Far more often, though, I find myself contemplating life, supine, with a familiar pain in my tuchis. Lying there, wrapped in the realization that I have done it yet again, I have considered this whole idea of competence and how it relates to the human animal’s self-image.
Why, having achieved some level of competence in some specific field, are we then driven to carry the confidence right over into some area where we are clearly not competent?
I suspect the answer may lie in turning the question around. Are our egos really so fragile that to admit that we do not know seems such a tragedy? Is succeeding in some new area such a triumph?

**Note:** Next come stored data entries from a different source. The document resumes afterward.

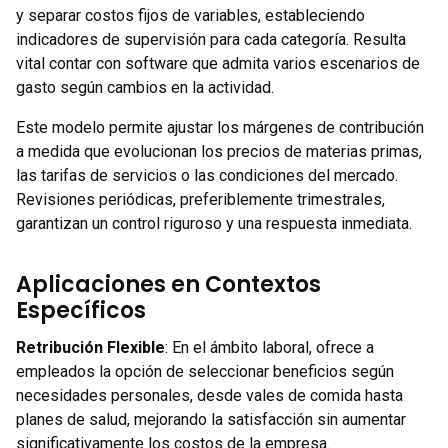
y separar costos fijos de variables, estableciendo
indicadores de supervisión para cada categoría. Resulta
vital contar con software que admita varios escenarios de
gasto según cambios en la actividad.
Este modelo permite ajustar los márgenes de contribución
a medida que evolucionan los precios de materias primas,
las tarifas de servicios o las condiciones del mercado.
Revisiones periódicas, preferiblemente trimestrales,
garantizan un control riguroso y una respuesta inmediata.
Aplicaciones en Contextos
Específicos
Retribución Flexible
: En el ámbito laboral, ofrece a
empleados la opción de seleccionar beneficios según
necesidades personales, desde vales de comida hasta
planes de salud, mejorando la satisfacción sin aumentar
significativamente los costos de la empresa.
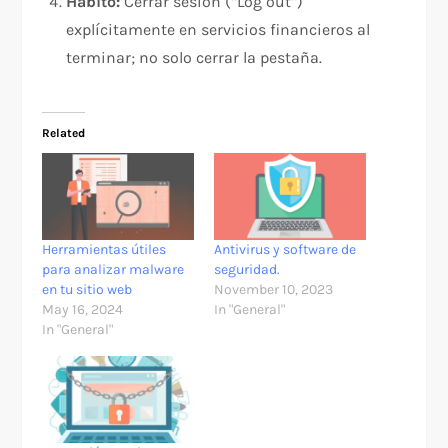
Hábito:
Cerrar sesión (“Log out”)
explícitamente en servicios financieros al
terminar; no solo cerrar la pestaña.
Related
Herramientas útiles
Antivirus y software de
para analizar malware
seguridad.
en tu sitio web
November 10, 2023
May 16, 2024
In "General"
In "General"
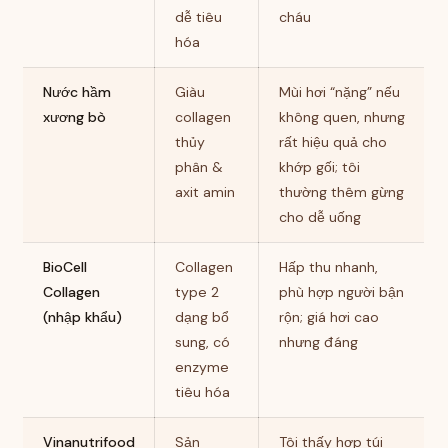
dễ tiêu
cháu
hóa
Nước hầm
Giàu
Mùi hơi “nặng” nếu
xương bò
collagen
không quen, nhưng
thủy
rất hiệu quả cho
phân &
khớp gối; tôi
axit amin
thường thêm gừng
cho dễ uống
BioCell
Collagen
Hấp thu nhanh,
Collagen
type 2
phù hợp người bận
(nhập khẩu)
dạng bổ
rộn; giá hơi cao
sung, có
nhưng đáng
enzyme
tiêu hóa
Vinanutrifood
Sản
Tôi thấy hợp túi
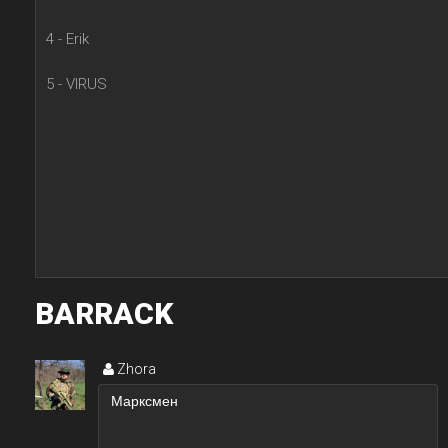
4 - Erik
5 - VIRUS
BARRACK
Zhorа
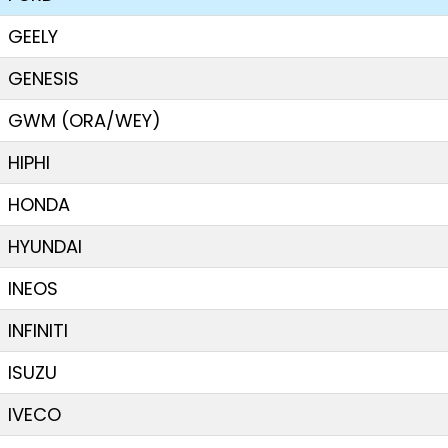
GEELY
GENESIS
GWM (ORA/WEY)
HIPHI
HONDA
HYUNDAI
INEOS
INFINITI
ISUZU
IVECO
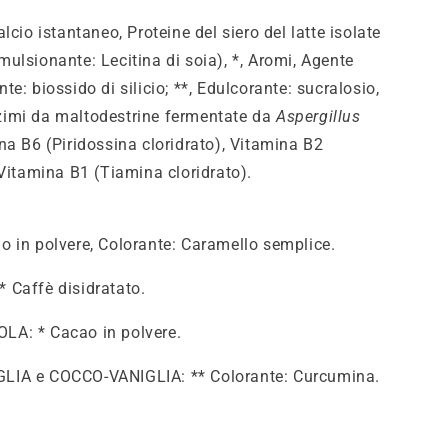
lcio istantaneo, Proteine del siero del latte isolate
ulsionante: Lecitina di soia), *, Aromi, Agente
e: biossido di silicio; **, Edulcorante: sucralosio,
imi da maltodestrine fermentate da
Aspergillus
na B6 (Piridossina cloridrato), Vitamina B2
 Vitamina B1 (Tiamina cloridrato).
 in polvere, Colorante: Caramello semplice.
 Caffè disidratato.
A: * Cacao in polvere.
IA e COCCO-VANIGLIA: ** Colorante: Curcumina.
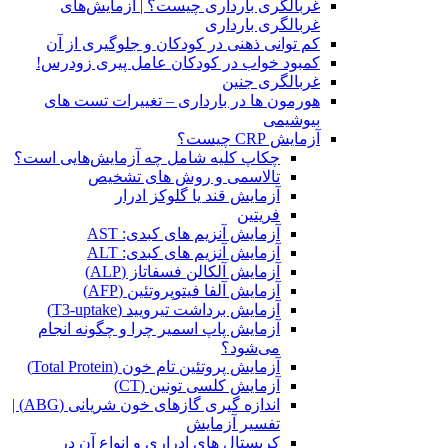
غربالگری بارداری چیست؟ | آزمایش‌های
غربالگری بارداری
کم توانی ذهنی در کودکان و جلوگیری از آن
کمبود خواب در کودکان عامل پیری زودرس!
غربالگری جنین
هورمون ها در بارداری – تغییرات تست های
بیوشیمی
آزمایش CRP چیست؟
چکاپ کلیه شامل چه آزمایش‌هایی است؟
تالاسمی و روش های تشخیص
آزمایش قند یا گلوکز ادرار
فریتین
آزمایش آنزیم های کبدی: AST
آزمایش آنزیم های کبدی: ALT
آزمایش آلکالن فسفاتاز (ALP)
آزمایش آلفا فیتوپروتئین (AFP)
آزمایش برداشت تیرویید (T3-uptake)
آزمایش پاپ اسمیر چرا و چگونه انجام
می‌شود؟
آزمایش پروتئین تام خون (Total Protein)
آزمایش کلسی تونین (CT)
اندازه گیری گازهای خون شریانی (ABG) |
تفسیر آزمایش
کریستال ‌های ادراری و انواع آن در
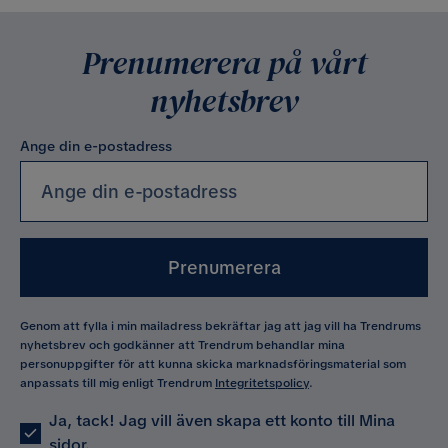
Prenumerera på vårt
nyhetsbrev
Ange din e-postadress
Prenumerera
Genom att fylla i min mailadress bekräftar jag att jag vill ha Trendrums
nyhetsbrev och godkänner att Trendrum behandlar mina
personuppgifter för att kunna skicka marknadsföringsmaterial som
anpassats till mig enligt Trendrum
Integritetspolicy
.
Ja, tack! Jag vill även skapa ett konto till Mina
sidor.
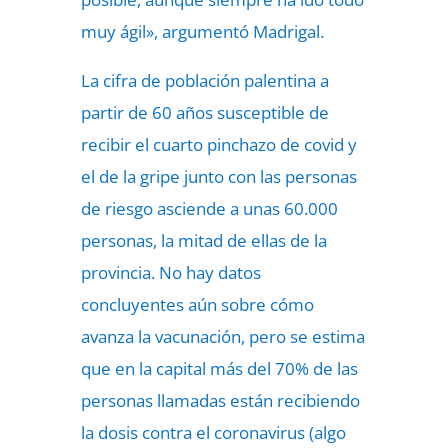
muy ágil», argumentó Madrigal.
La cifra de población palentina a
partir de 60 años susceptible de
recibir el cuarto pinchazo de covid y
el de la gripe junto con las personas
de riesgo asciende a unas 60.000
personas, la mitad de ellas de la
provincia. No hay datos
concluyentes aún sobre cómo
avanza la vacunación, pero se estima
que en la capital más del 70% de las
personas llamadas están recibiendo
la dosis contra el coronavirus (algo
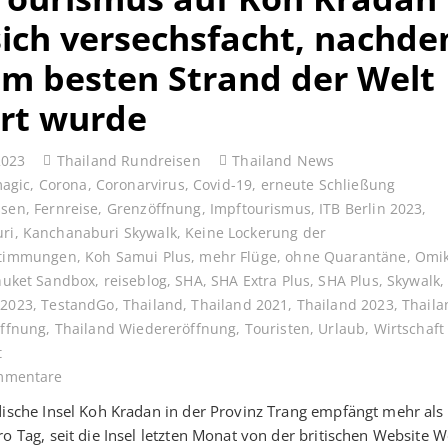
sich versechsfacht, nachd
um besten Strand der Welt
rt wurde
2023
Thailand Rundreisen
Thailand News
magic
,
Corona
,
Coronarvirus
,
Covid-19
,
erneute Schließung
ssen
,
Fernreise
,
Grenzöffnung
,
Impftourismus
,
ITB Berlin 2023
,
ri
,
Kanchanaburi Skywalk
,
Keine Lockerung der
stimmungen
,
Koh Samui Plus
,
mehr Flüge
,
ohne Quarantäne
,
Omi
huket Sandbox
,
reiseblog
,
SHA
,
SHA Extra Plus
,
SHA Plus
,
Skywalk
 2023
,
TestandGo
,
Thailand
,
Thailand 2021
,
Thailand 2023
,
Thaila
Öffnung
,
Thailand Wiedereröffnung
,
Touristen
,
Urlaub
,
Wirtschaft
t
mmentare
dische Insel Koh Kradan in der Provinz Trang empfängt mehr al
ro Tag, seit die Insel letzten Monat von der britischen Website W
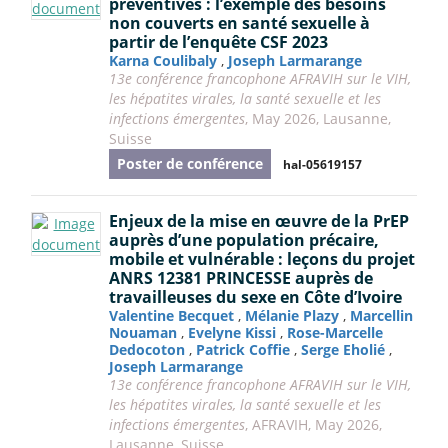
préventives : l’exemple des besoins
non couverts en santé sexuelle à
partir de l’enquête CSF 2023
Karna Coulibaly
,
Joseph Larmarange
13e conférence francophone AFRAVIH sur le VIH,
les hépatites virales, la santé sexuelle et les
infections émergentes
, May 2026, Lausanne,
Suisse
Poster de conférence
hal-05619157
Enjeux de la mise en œuvre de la PrEP
auprès d’une population précaire,
mobile et vulnérable : leçons du projet
ANRS 12381 PRINCESSE auprès de
travailleuses du sexe en Côte d’Ivoire
Valentine Becquet
,
Mélanie Plazy
,
Marcellin
Nouaman
,
Evelyne Kissi
,
Rose-Marcelle
Dedocoton
,
Patrick Coffie
,
Serge Eholié
,
Joseph Larmarange
13e conférence francophone AFRAVIH sur le VIH,
les hépatites virales, la santé sexuelle et les
infections émergentes
, AFRAVIH, May 2026,
Lausanne, Suisse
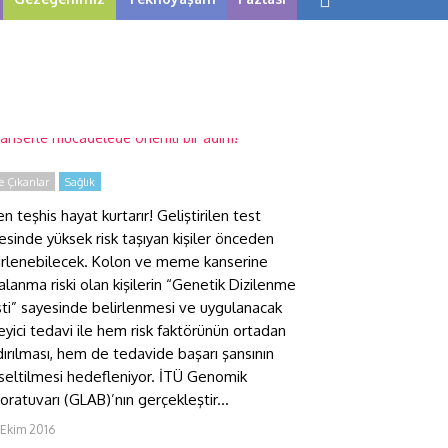
anserle mücadelede önemli
ir adım!
 Çıkanlar
Sağlık
en teşhis hayat kurtarır! Geliştirilen test
esinde yüksek risk taşıyan kişiler önceden
irlenebilecek. Kolon ve meme kanserine
alanma riski olan kişilerin “Genetik Dizilenme
ti” sayesinde belirlenmesi ve uygulanacak
eyici tedavi ile hem risk faktörünün ortadan
dırılması, hem de tedavide başarı şansının
seltilmesi hedefleniyor. İTÜ Genomik
oratuvarı (GLAB)’nın gerçekleştir...
 Ekim 2016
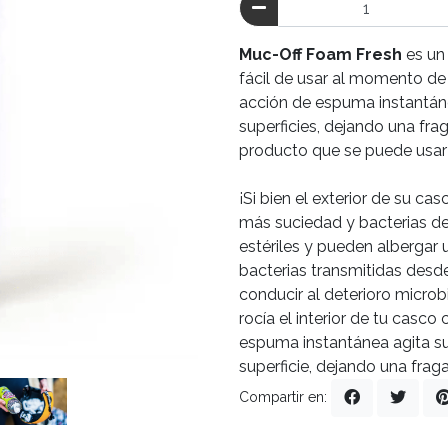
Muc-Off Foam Fresh
es un
fácil de usar al momento de
acción de espuma instantáne
superficies, dejando una fra
producto que se puede usar 
¡Si bien el exterior de su c
más suciedad y bacterias de 
estériles y pueden albergar u
bacterias transmitidas desd
conducir al deterioro microbi
rocía el interior de tu casc
espuma instantánea agita s
superficie, dejando una fraga
Compartir en:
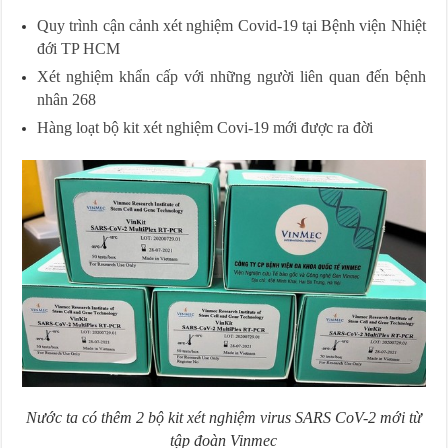
Quy trình cận cảnh xét nghiệm Covid-19 tại Bệnh viện Nhiệt
đới TP HCM
Xét nghiệm khẩn cấp với những người liên quan đến bệnh
nhân 268
Hàng loạt bộ kit xét nghiệm Covi-19 mới được ra đời
Nước ta có thêm 2 bộ kit xét nghiệm virus SARS CoV-2 mới từ
tập đoàn Vinmec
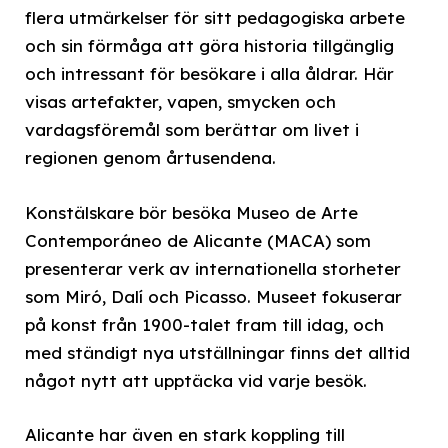
flera utmärkelser för sitt pedagogiska arbete
och sin förmåga att göra historia tillgänglig
och intressant för besökare i alla åldrar. Här
visas artefakter, vapen, smycken och
vardagsföremål som berättar om livet i
regionen genom årtusendena.
Konstälskare bör besöka Museo de Arte
Contemporáneo de Alicante (MACA) som
presenterar verk av internationella storheter
som Miró, Dalí och Picasso. Museet fokuserar
på konst från 1900-talet fram till idag, och
med ständigt nya utställningar finns det alltid
något nytt att upptäcka vid varje besök.
Alicante har även en stark koppling till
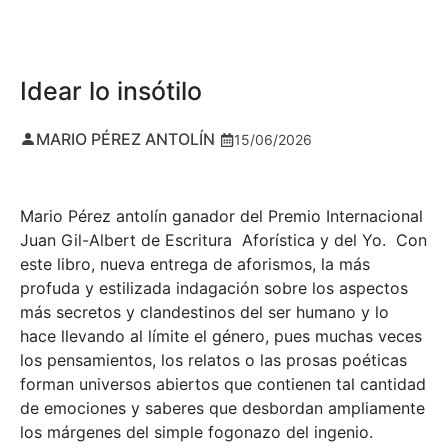
Idear lo insótilo
MARIO PÉREZ ANTOLÍN
15/06/2026
Mario Pérez antolín ganador del Premio Internacional
Juan Gil-Albert de Escritura Aforística y del Yo. Con
este libro, nueva entrega de aforismos, la más
profuda y estilizada indagación sobre los aspectos
más secretos y clandestinos del ser humano y lo
hace llevando al límite el género, pues muchas veces
los pensamientos, los relatos o las prosas poéticas
forman universos abiertos que contienen tal cantidad
de emociones y saberes que desbordan ampliamente
los márgenes del simple fogonazo del ingenio.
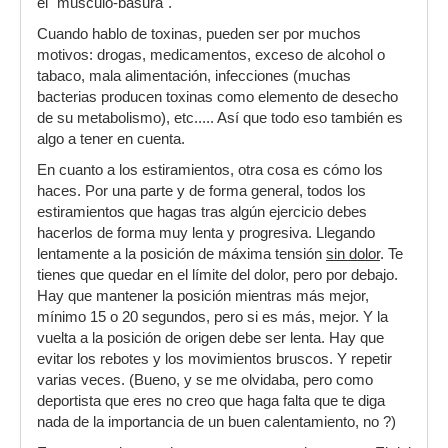
el "músculo-basura".
Cuando hablo de toxinas, pueden ser por muchos
motivos: drogas, medicamentos, exceso de alcohol o
tabaco, mala alimentación, infecciones (muchas
bacterias producen toxinas como elemento de desecho
de su metabolismo), etc..... Así que todo eso también es
algo a tener en cuenta.
En cuanto a los estiramientos, otra cosa es cómo los
haces. Por una parte y de forma general, todos los
estiramientos que hagas tras algún ejercicio debes
hacerlos de forma muy lenta y progresiva. Llegando
lentamente a la posición de máxima tensión
sin dolor
. Te
tienes que quedar en el límite del dolor, pero por debajo.
Hay que mantener la posición mientras más mejor,
mínimo 15 o 20 segundos, pero si es más, mejor. Y la
vuelta a la posición de origen debe ser lenta. Hay que
evitar los rebotes y los movimientos bruscos. Y repetir
varias veces. (Bueno, y se me olvidaba, pero como
deportista que eres no creo que haga falta que te diga
nada de la importancia de un buen calentamiento, no ?)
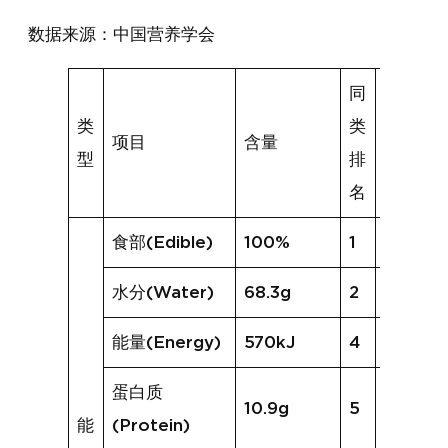
数据来源：中国营养学会
同
类
类
项目
含量
同类均
型
排
名
食部(Edible)
100%
1
100%
水分(Water)
68.3g
2
66.6g
能量(Energy)
570kJ
4
616kJ
蛋白质
10.9g
5
12.0g
能
(Protein)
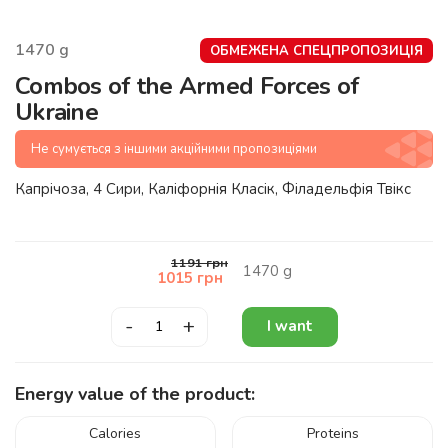
1470
g
ОБМЕЖЕНА СПЕЦПРОПОЗИЦІЯ
Combos of the Armed Forces of
Ukraine
Не сумується з іншими акційними пропозиціями
Капрічоза, 4 Сири, Каліфорнія Класік, Філадельфія Твікс
1191
грн
1470
g
1015
грн
-
+
I want
Energy value of the product:
Calories
Proteins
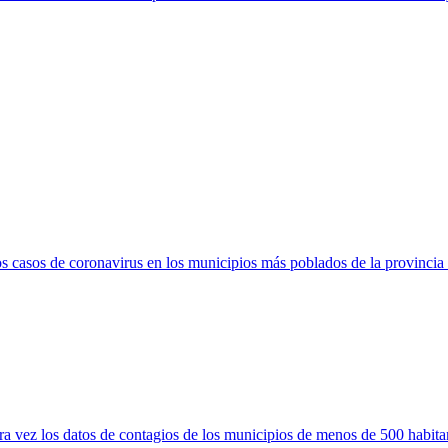
casos de coronavirus en los municipios más poblados de la provincia
a vez los datos de contagios de los municipios de menos de 500 habita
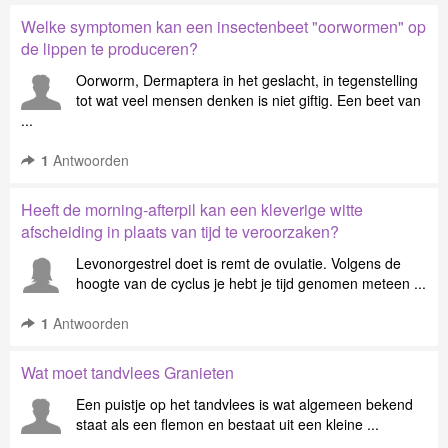
Welke symptomen kan een insectenbeet "oorwormen" op
de lippen te produceren?
Oorworm, Dermaptera in het geslacht, in tegenstelling
tot wat veel mensen denken is niet giftig. Een beet van
...
1
Antwoorden
Heeft de morning-afterpil kan een kleverige witte
afscheiding in plaats van tijd te veroorzaken?
Levonorgestrel doet is remt de ovulatie. Volgens de
hoogte van de cyclus je hebt je tijd genomen meteen ...
1
Antwoorden
Wat moet tandvlees Granieten
Een puistje op het tandvlees is wat algemeen bekend
staat als een flemon en bestaat uit een kleine ...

Well, speaking personally…
I used to help out occasionally with the California Folk Heritage Concerts. Usually it was general flunky kind of work: Set up chairs, rig lights, speakers, etc. Not exactly what you would expect to tax ones competence.
Then there came the day they asked me to come down and help with a concert. The artist was John McCutcheon and they expected a big crowd. I had no idea who John McCutcheon might be and naively asked who he was. I was informed in rather frigid tones that he was probably the best hammered dulcimer player in the world.
Oh… On the other hand, even the simplest tasks can contain their ration of humiliation..
In a more chastened mood than usual, I helped set up, took tickets, etc. At the break the manager asked me if I would mind going up on stage to keep people away from McCutcheon’s really beautiful dulcimer. The more beautiful the instrument, the more temptation to handle.
No problem. Just stand there and shoo away the curious.
Unfortunately, I hadn’t anticipated that, seeing me in close proximity to the dulcimer, people naturally assumed I knew some about a) John McCutcheon and b) hammered dulcimers in general.
I was peppered with bright, expert, questions on subjects of which I knew nothing. All I could do was stand there, feeling like an idiot, and answer, “I don’t know” to every single question.
Finally, someone came up and pointed to the dulcimer. “I noticed,” he said, “that McCutcheon’s hammers seemed to have an unusual sound. I can see that they have some kind of special contact material. Could you tell me what it is?”
With a feeling of inevitable futility, I dutifully peered down at the hammers. And lo and behold! I knew.
I can still recall the rush of complete competence I felt as I turned to the other and said triumphantly, “Why, yes. It’s duct tape!”